Bruins coach Bruce Cassidy has told officials to watch the Maple Leafs‘ skate-bump tactics.
“I’d just call it feet contacting feet,” Cassidy told reporters in Boston on Monday, one day after the Bruins staved off elimination to force a Game 7. “Whether it’s by accident or by design I don’t know. I don’t want to speculate.”
Game 7 is in Boston on Tuesday — the second-straight year a first-round series between these teams needed to go the distance. The Bruins won in last year’s seventh game, 7-4.
On Monday, Cassidy was asked by a reporter whether he felt slew footing was an issue in the series.
Cassidy said he didn’t think so, because the act of slew footing requires an arm — but the coach did say he felt Toronto players were bumping into the back of Bruins skates a lot. “Whether it’s just dumb luck, or how they battle for pucks,” Cassidy said, “we’ve brought it up with the supervisor.”
The NHL assigns a supervisor of officials to each NHL series, and coaches are encouraged to open a dialogue with the supervisor about any trends they see on the ice.

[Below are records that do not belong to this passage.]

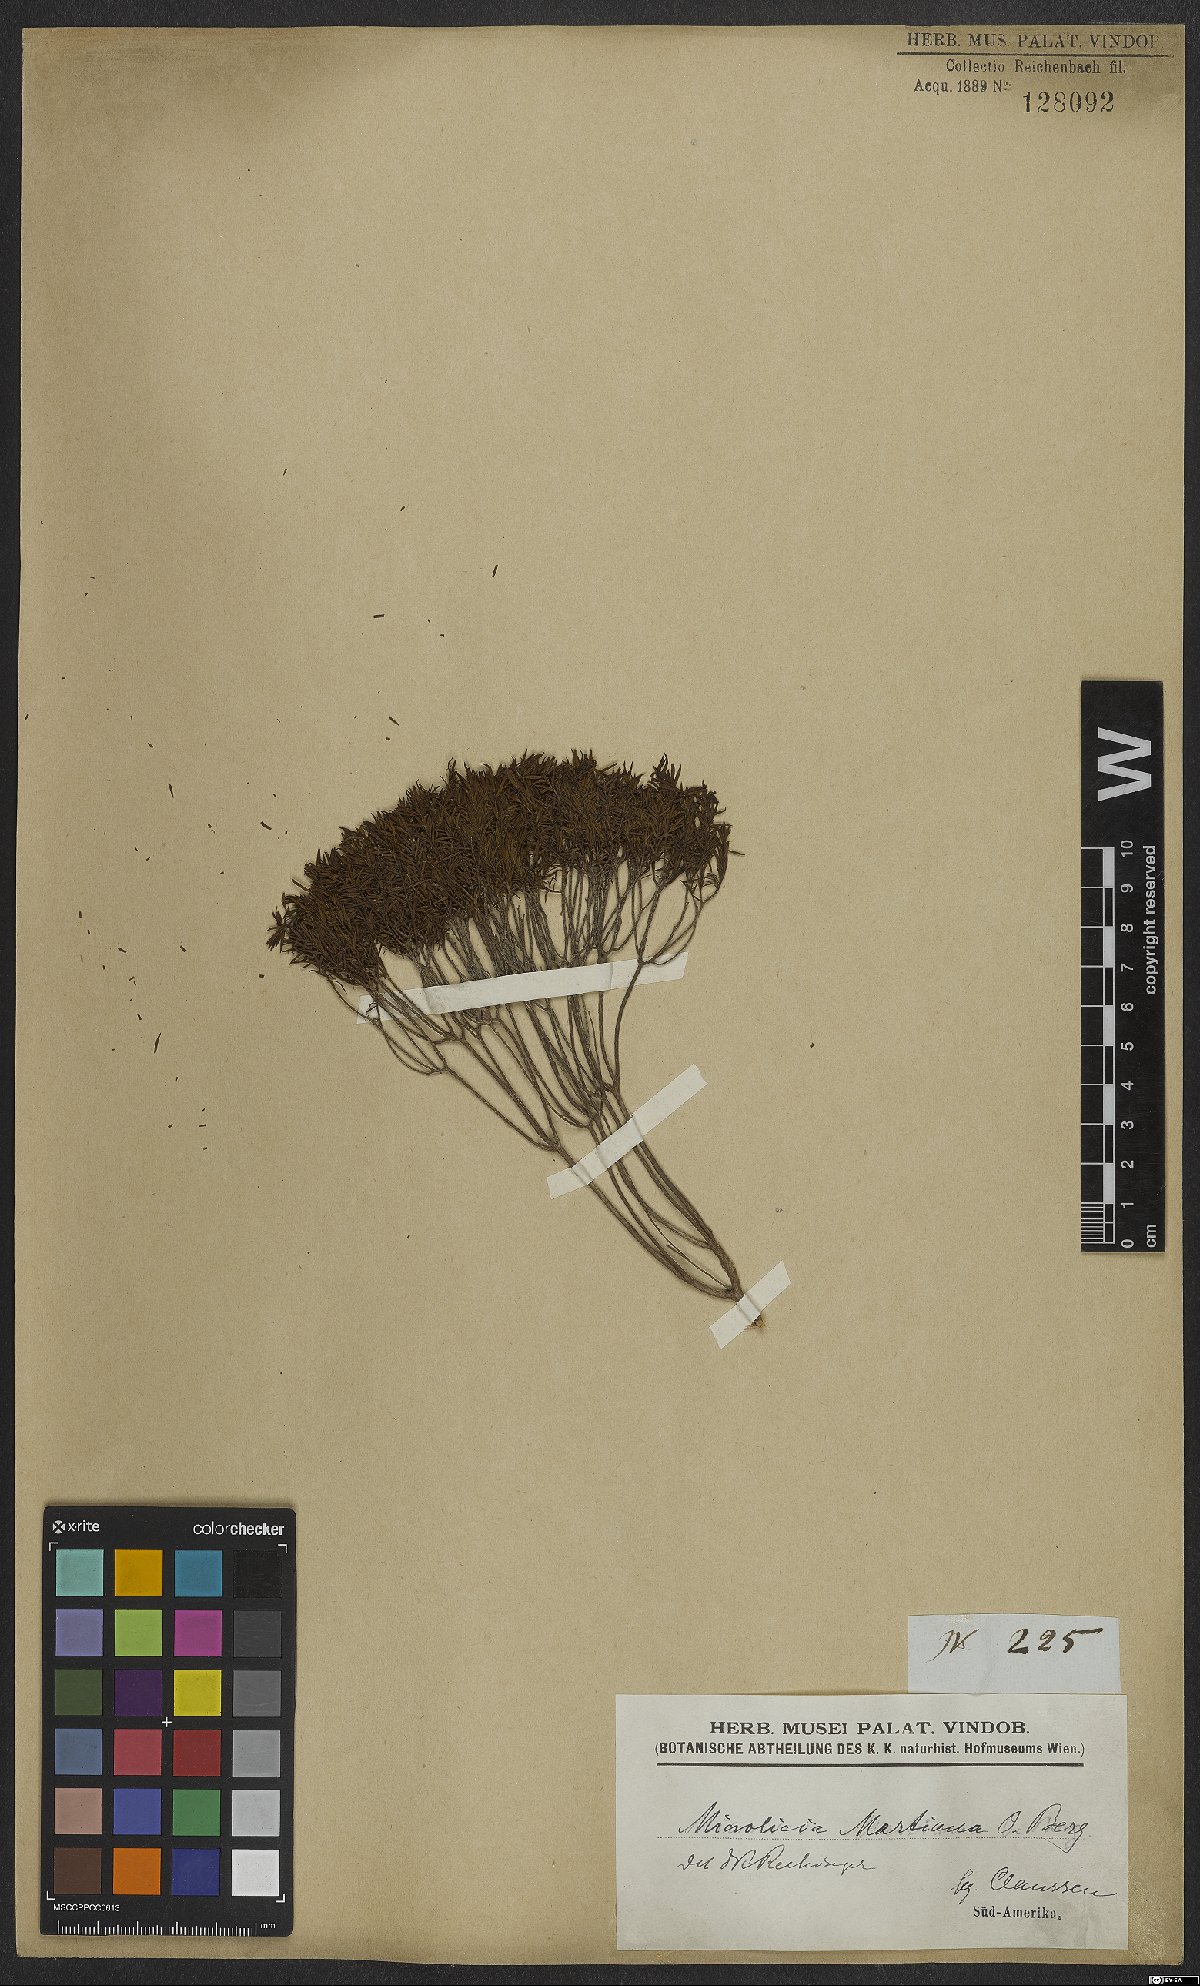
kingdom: Plantae
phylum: Tracheophyta
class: Magnoliopsida
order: Myrtales
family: Melastomataceae
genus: Microlicia
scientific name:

“There’s a couple of things we find that Toronto does that we brought up,” Cassidy said. “That’s what [the supervisors] are here for, that’s what they asked for. Is there anything you see? I’m sure Toronto brings some stuff up with us. We’ll see where it goes.”
Cassidy provided a few examples of the skate bump tactics. He said “there’s been a few of them every game” and “that’s what I believe caused the [Jake] DeBrusk/[Nazem] Kadri battle.”
DeBrusk and Kadri had a few scuffles in Game 2; Kadri cross-checked DeBrusk late in the third period and was suspended for the remainder of the round.
Cassidy also pointed to a time when Sean Kuraly “went down from behind” after a faceoff.
When asked by a reporter about a play in the first period of Game 6 — when Bruins forward Joakim Nordstrom was called for high sticking after he appeared to have his skates taken out because of contact from Toronto defenseman Travis Dermott — Cassidy was emphatic.
“There you go,” Cassidy said. “They go into the corner and he all of a sudden is flying backwards and his stick gets up. So it will be pointed out. It’s still a high stick if it catches a guy in the face, unfortunately. But I think the original contact caused the high stick. Because Nordy’s stick was on the ice battling for it. Usually, a high stick comes up in the act of … this one came up in the act of falling backwards because his foot got kicked out, so I would hope they would notice the contact there.”